While it's always great to see Anthony Mackie, he plays the scowling drug lord King, forever driving around and giving threatening looks. The movie makes its gravest error when Starr goes on TV and, for no particular reason, mentions King by name, thereby endangering her entire family. Perhaps deleting this subplot might have been the solution to the movie's behemoth 132-minute running time. However, the movie is so full of rare moments of life, moments in which to just breathe, that I'd hesitate to lose any of them to make a leaner and more conventional movie. (I love one moment in which Starr's little brother Sekani, played by TJ Wright, snatches a piece of bacon from her breakfast plate; she grabs him and begins planting attacking little kisses all over him, to his squirming delight.)
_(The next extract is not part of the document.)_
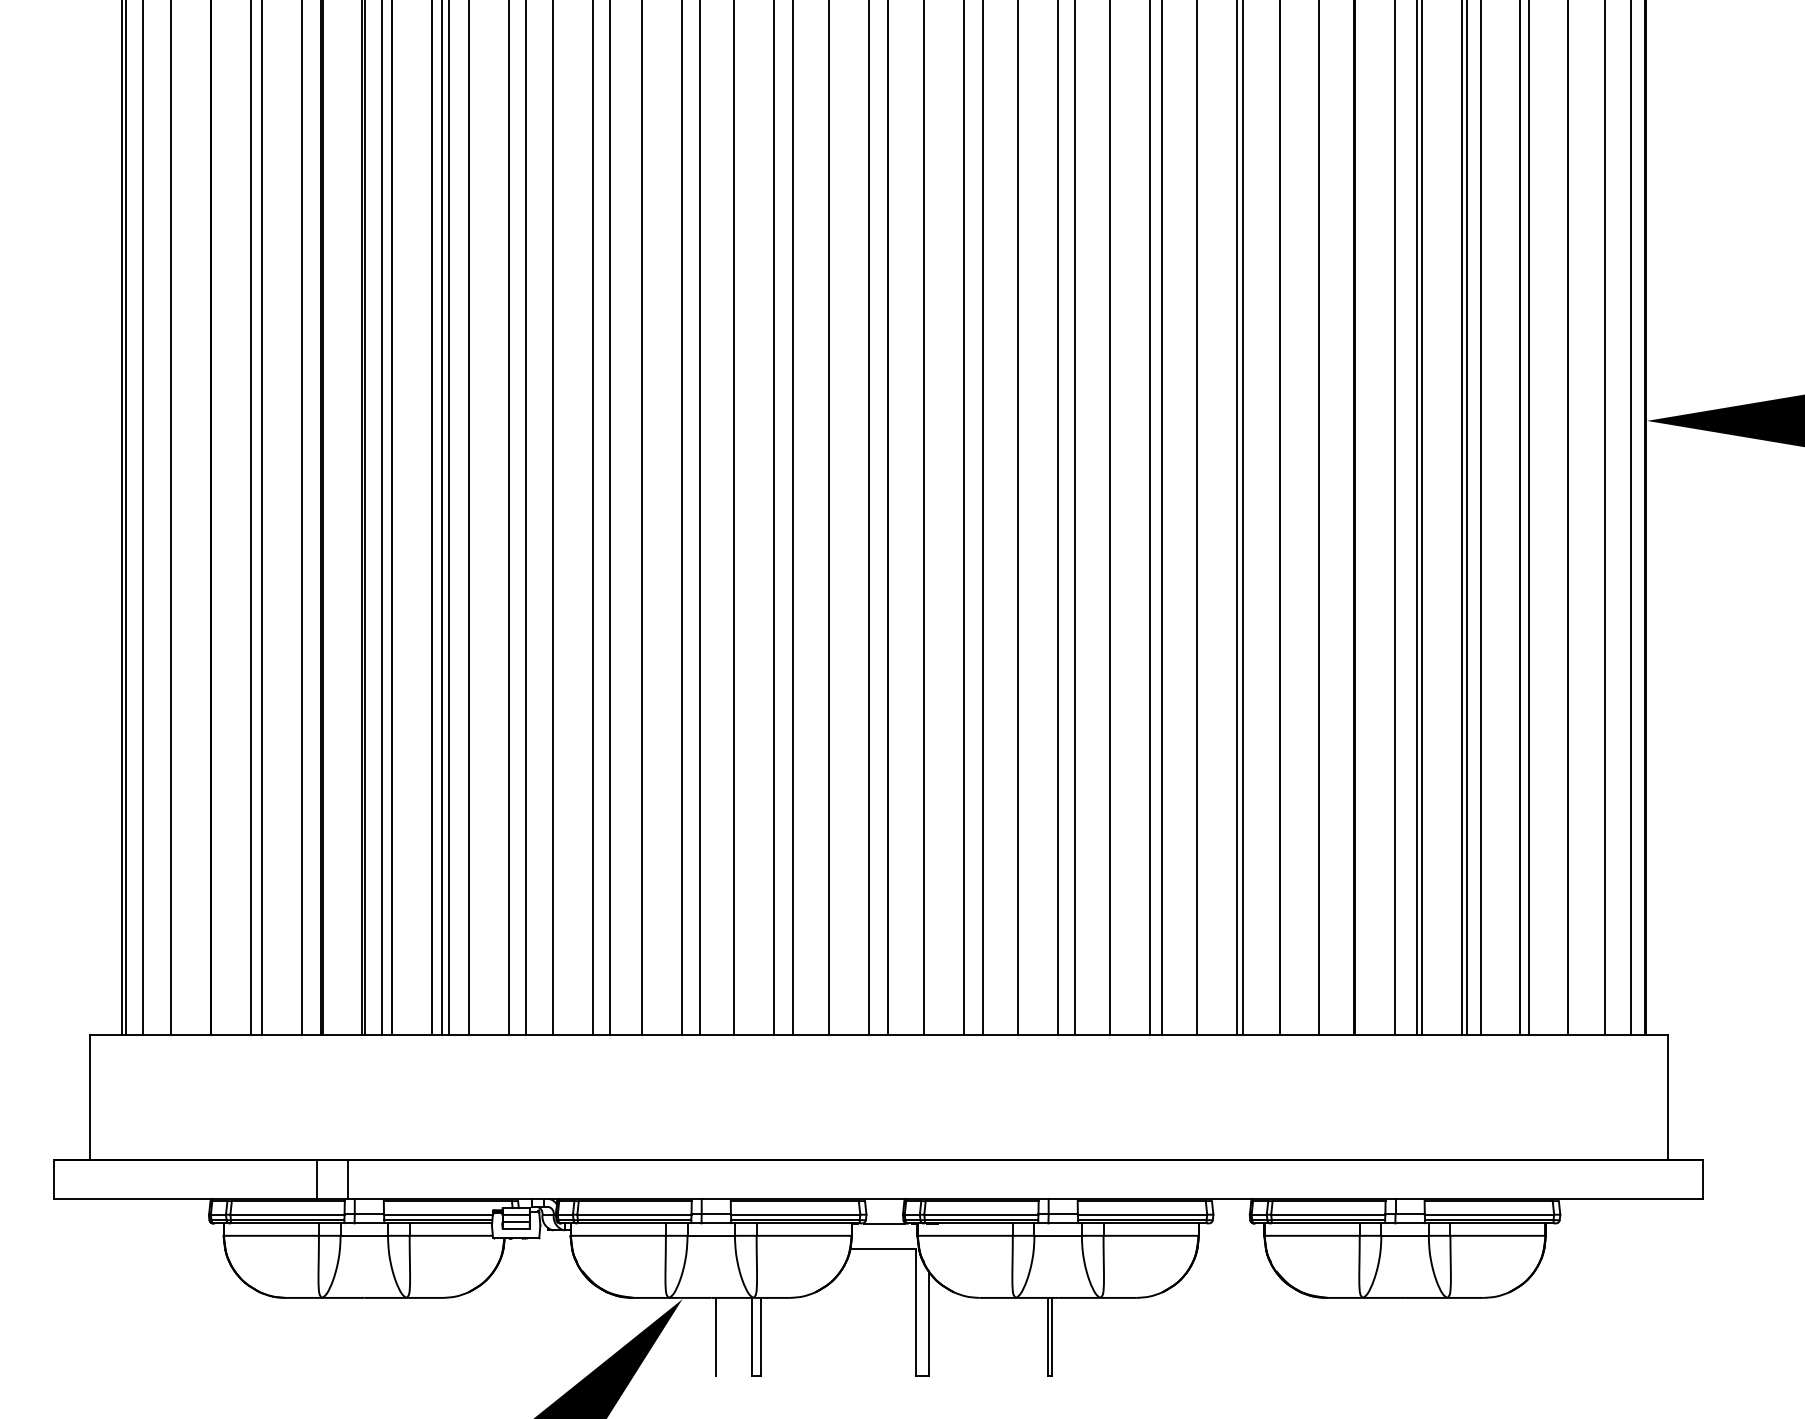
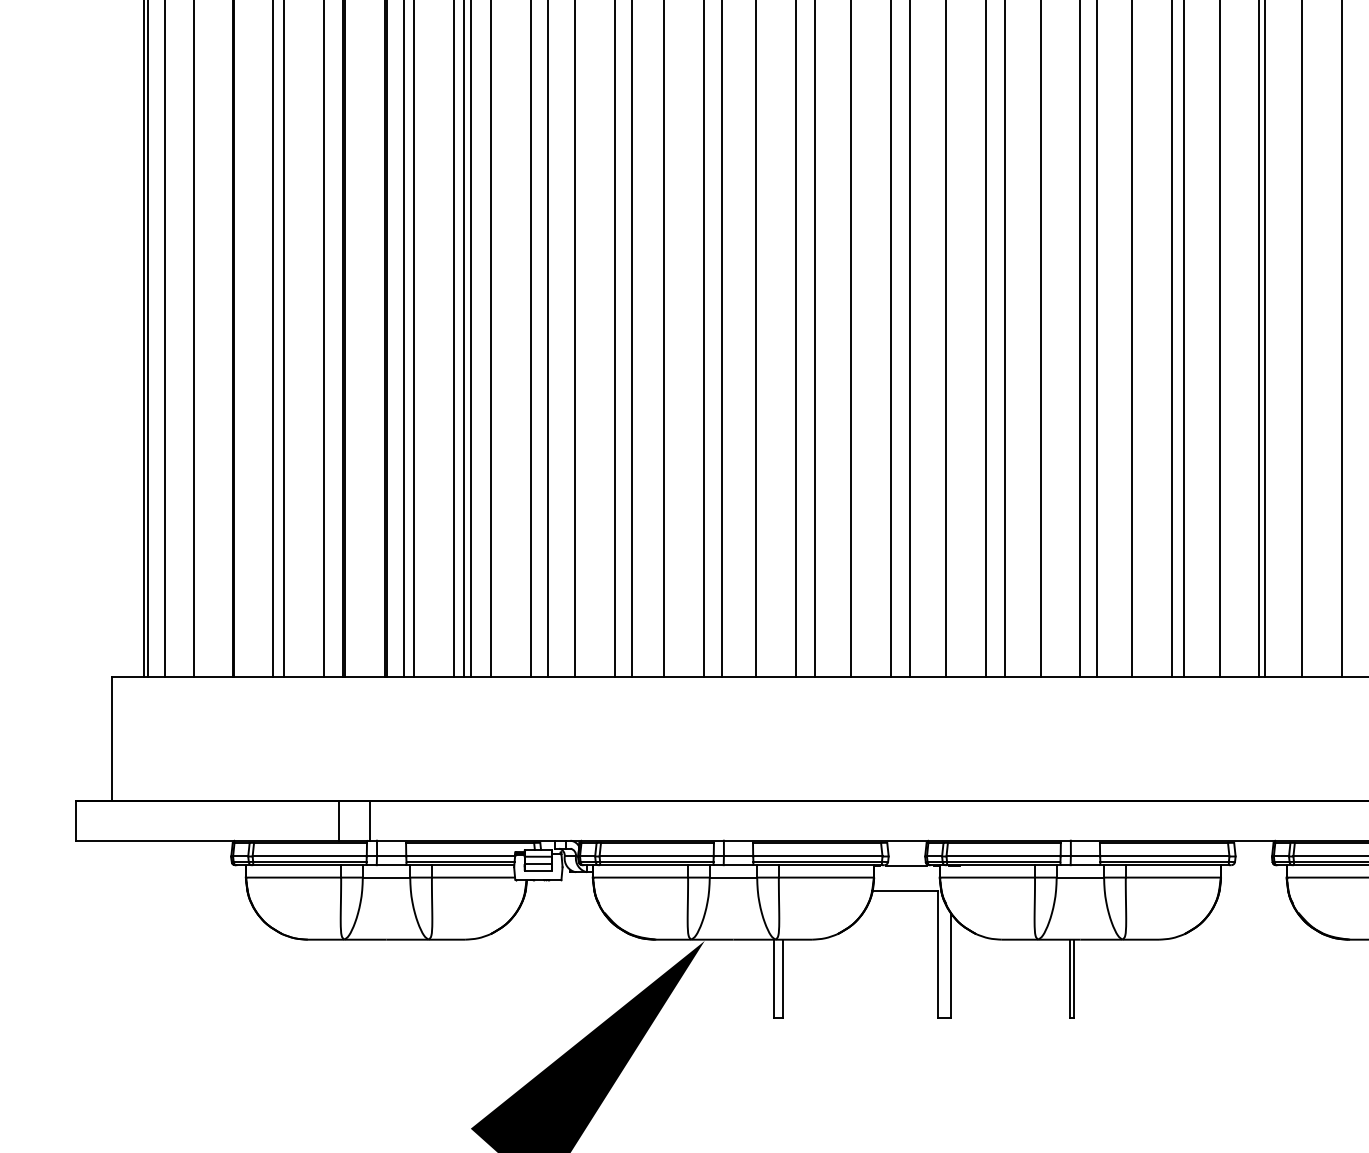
line: (716, 1336) -> (738, 978), removed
No, the real point of The Hate U Give is that it will hopefully be seen by an army of young people who will take something away from it, perhaps a new kind of respect and understanding of the racial divide in this country. The shame is that the folks that most need to see it, mostly the followers of a certain orange-skinned monster, will not, and would never, as if ignorance were a badge of honor. As for me, I'm not exactly the movie's intended audience either, but I identified thoroughly with Starr, a character that perhaps doesn't truly, fully believe in herself, and must wear different faces for different occasions. I think we've all had that problem, and rising up, attempting to overcome it, and putting that energy toward a cause, is reason for celebration.